Your tasks:
[1] Answer these questions from the text on cutting greenhouse gases in Greater Vancouver:
(a) What level of pollution, relative to 1996, does the text aim to reach by 2050?
(b) By what percentage does the first stage of the strategy reduce greenhouse gases?
(c) By 2016, how many times median Canadian household incomes were houses priced?
[2] Write a continuation of the text on cutting greenhouse gases in Greater Vancouver, starting after its final sentence.

Text section:
::::::::::

Kiss Kyoto A Goodnight

A Green House Gas-Zero Urban Footprint Step-by-Step

Heading into 2019 we look ahead to reducing pollution in the atmosphere to 6% of 1996 levels by 2050. 33% in 11 years. If we get there, then Kyoto may well be regarded as the single most important international agreement ever achieved.

After denouncing the Metro Vancouver’s regional plans as greenwash we articulated a concrete and verifiable analysis—a rational critique—of gaps existing in the plans. We avoided the ideological food fight of ‘mine are better than yours’ by tackling head-on the most concrete and verifiable claims in the regional plans: the air pollution problem. That analysis is presented here.

.

Livable Region Plan (GVRD)
LIVABLE REGION STRATEGIC PLAN ESTIMATES OF POLLUTION SOURCES (1996: BLACK).  OUR PROJECTIONS FOR ACHIEVABLE FIRST STAGE REDUCTIONS (2030: RED)

.

Preamble | Global Warming by the Numbers

This is a two-stage strategy for reducing Green House Gases (GHGs) in Greater Vancouver, British Columbia, to 6% of 1996 levels.

We don’t think it is possible to reduce GHGs to zero, in part because some GHGs are naturally occurring. And in part because the airplane fleet, for example, still does not have a practical alternative for using renewable fuels. For these reasons, we think in terms of ‘approaching GHG-Zero as a limit.’

Twenty years after the Greater Vancouver Livable Regions Strategic (1996) Plan published GHG emission levels—without reduction targets—and six years after Canada rightly exited the Kyoto Protocol, we took a hard look at the data. Here we upgrade those findings. What we found three years ago was nothing short of extra-ordinary. Projecting recent advancements in electric cars and solar panels we could ‘approach the GHG-Zero limit’ in two stages:

(I) Reduce GHGs by 66% (using available technologies).

(II) Eliminate them altogether.

Of course, our pedestrian approach to GHG-Zero is nowhere to be found in the Metro Vancouver 2006 Regional Growth Strategy or its 1996 predecessor. The Vancouver regional plans are all about building skytrain-and-towers imposed on the people by a centralized, un-elected regional governance structure (we deal with the need for regional government reform and an alternative urban form here).

Our ‘pedestrian approach’ to cleaning the air calls for an end to the ideological greenwash of invoking ‘climate change and global warming.’ The real issue in Greater Vancouver is that by 2016 houses were priced 12-times over median Canadian household incomes. While we recognize the need to end GHGs, we believe this can be done at the same time that housing is brought back where it was in 1986, at PAR with median household incomes.

::::::::::

Data extract:
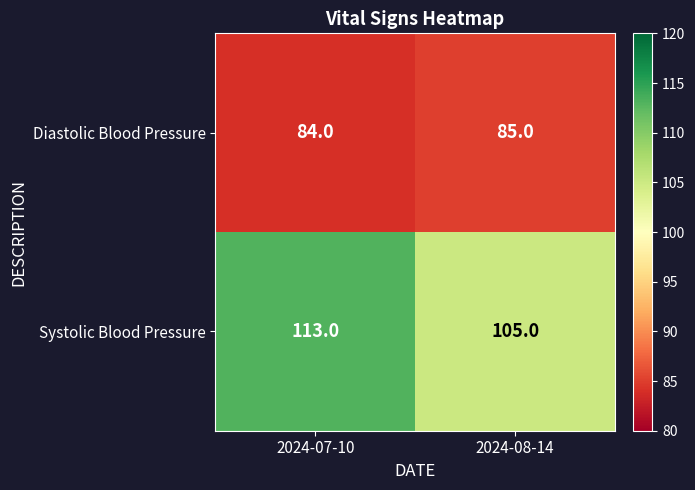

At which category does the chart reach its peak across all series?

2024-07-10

::::::::::

Answers given:
[1]
(a) 6% of 1996 levels.
(b) 66%.
(c) 12 times.

[2]
Our two-stage approach to approaching GHG-Zero as a limit in Greater Vancouver  begins by grouping the 1996 Livable Region Strategic Plan estimates for atmospheric pollution sources into four categories (1996 % share of GHGs):

1 | Transportation (31%)

2 | Urban Footprint (29%)

3 | Industry & Agriculture (29%)

4 | Trains, Planes, Trucking & Maritime Shipping (10%)

TOTAL: 99%. Below we discuss achievable reductions for each category.

.

1 | Urban Transportation: Net Reduction in GHGs—31%

Electric cars will knock off this ‘bad boy’ right off the top of the list. Done. Over.

Air pollution generated by private automobiles will go to zero. The only pollutant left to worry about will be the wearing out of rubber tires on pavements, and the particulates thus emitted into the air and left hovering over the urban footprint.

Today—for the first time in history—we can state with certainty that all transportation will run electric and on other alternative fuels. Airplanes remaining the sole exception.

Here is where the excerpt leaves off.